#EditorProblems

I used this hashtag in a tweet about a perennial editorial irritant and figured I’d make it into a one-framer:

Editor getting infuriated; shakes fists at her computer. Text says, "Look up whether a word should be capitalized. All instances in defining entry begin sentences."

Once I made the blank, I immediately found other uses for it—recurring #EditorProblems that probably don’t merit their own strip:

Editor getting infuriated; shakes fists at her computer. Text says, "Check facts in a manuscript. Discover huge swaths of plagiarism." Editor getting infuriated; shakes fists at her computer. Text says, "Run a search using author's awkward term to see if it's common in their field. All examples are from the author's own work."Play along! Here’s a blank:

Editor Problems blank.

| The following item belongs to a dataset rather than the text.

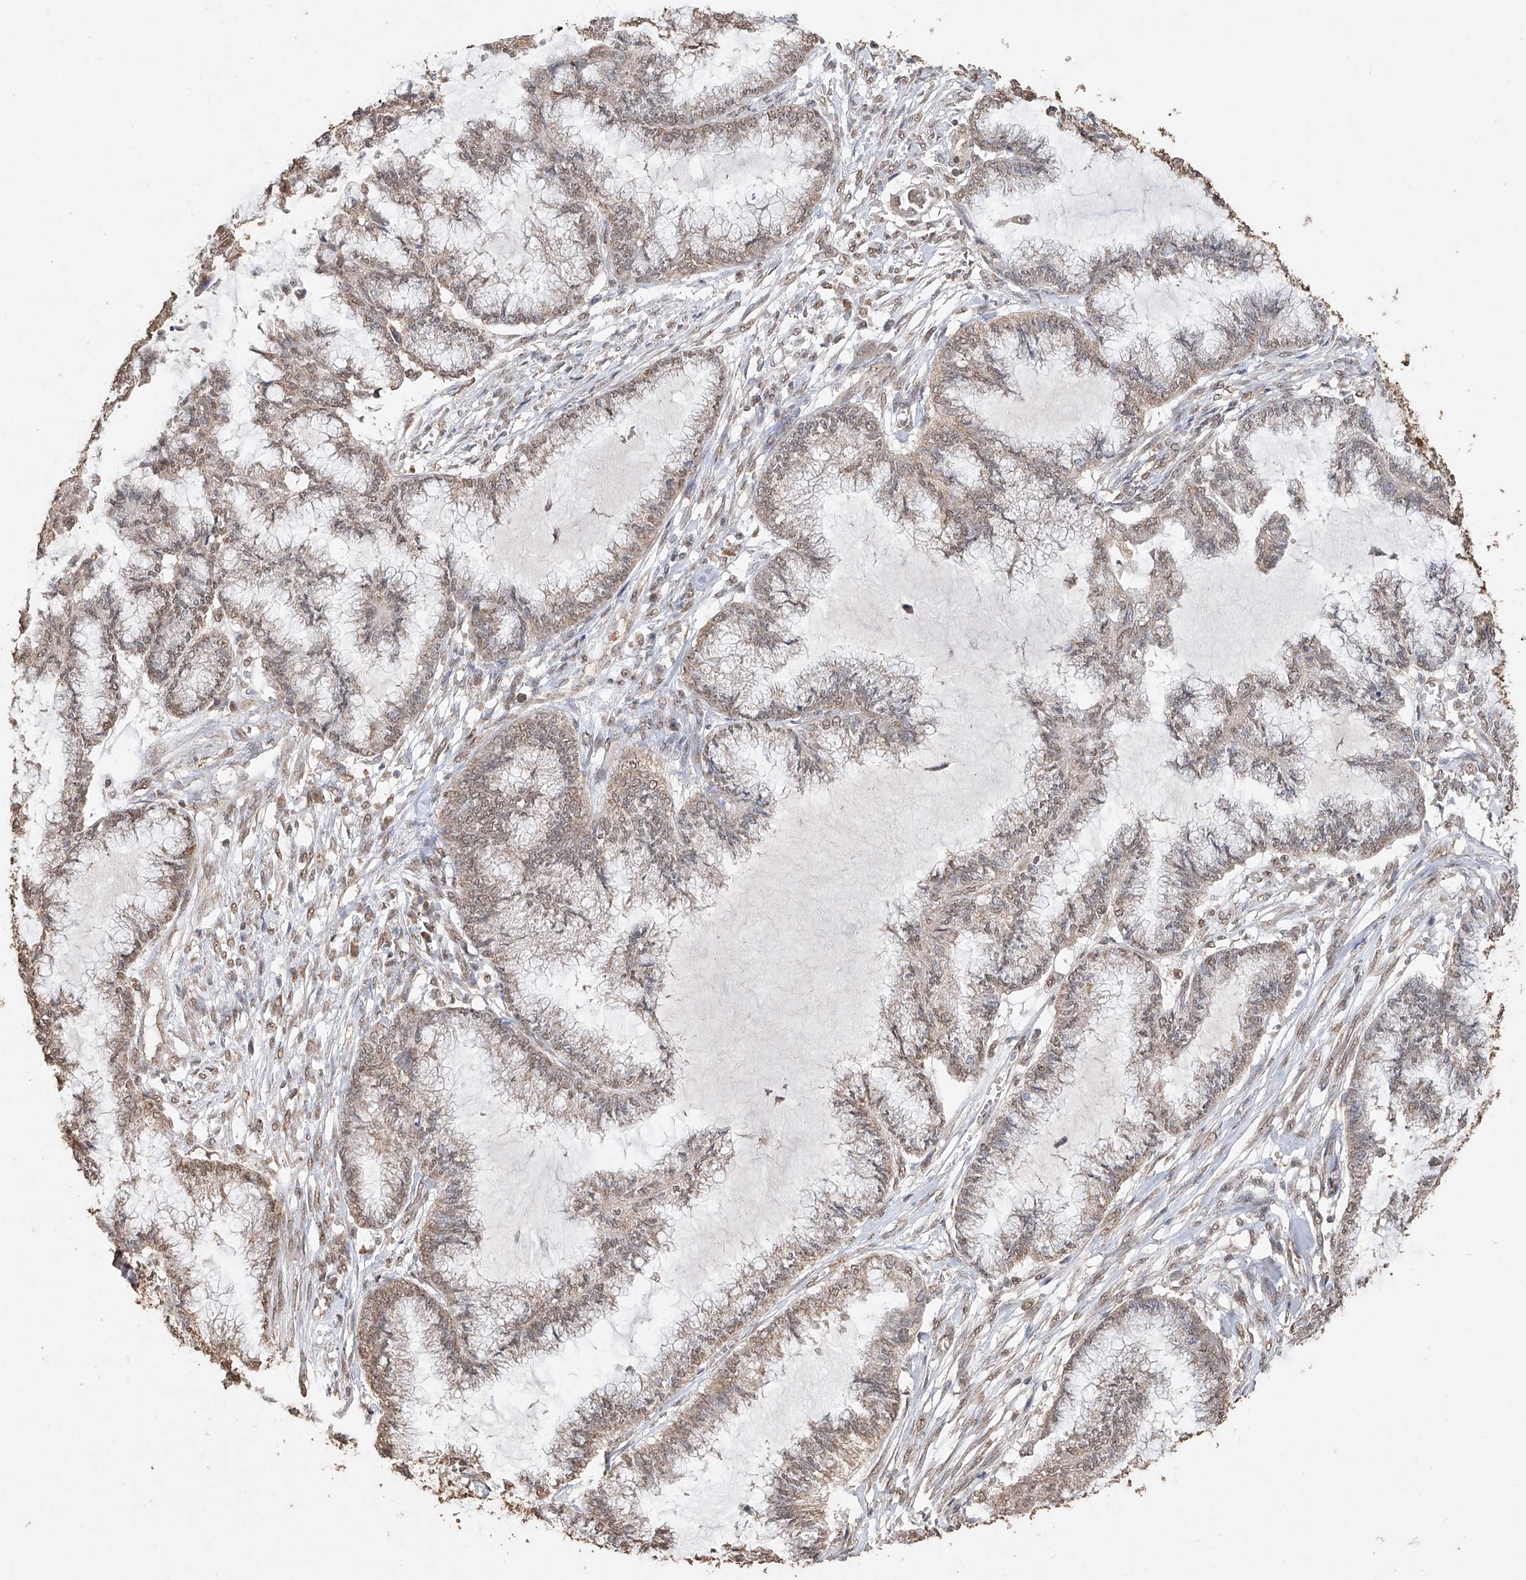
{"staining": {"intensity": "weak", "quantity": ">75%", "location": "cytoplasmic/membranous,nuclear"}, "tissue": "endometrial cancer", "cell_type": "Tumor cells", "image_type": "cancer", "snomed": [{"axis": "morphology", "description": "Adenocarcinoma, NOS"}, {"axis": "topography", "description": "Endometrium"}], "caption": "The immunohistochemical stain labels weak cytoplasmic/membranous and nuclear positivity in tumor cells of adenocarcinoma (endometrial) tissue.", "gene": "ELOVL1", "patient": {"sex": "female", "age": 86}}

Download this one and make your own!

 

11 thoughts on “#EditorProblems”

  1. Spend twenty minutes carefully crafting a query about an incomprehensible passage. Discover that you now understand the passage and can simply edit it.

    1. Sandra–in my world (software) there’s actually a name for the phenomenon you mention: rubber duck debugging. There is of course a Wikipedia article about it.

      (Sorry to hijack this otherwise focused commentary. 🙂 )

      1. Mike – Thanks for the “rubber duck” information. I often have to force myself not to correct a usage or grammar issue that intuitively seems wrong until I can explain to myself why it is an error. Explaining it to the author in plain English is its own can of worms.

    2. Oh, this one, yes, Sandra!

      Of course, really, that’s not a problem but a win. But, the perfectly crafted, clear yet tactful query that gets trashed! I should have a bunch of wee picture frames just to honour them in.

      Ed’A

      1. Frames: yes! 😉 (Full disclosure: I have been known to save some of these queries, and even to find uses for them.)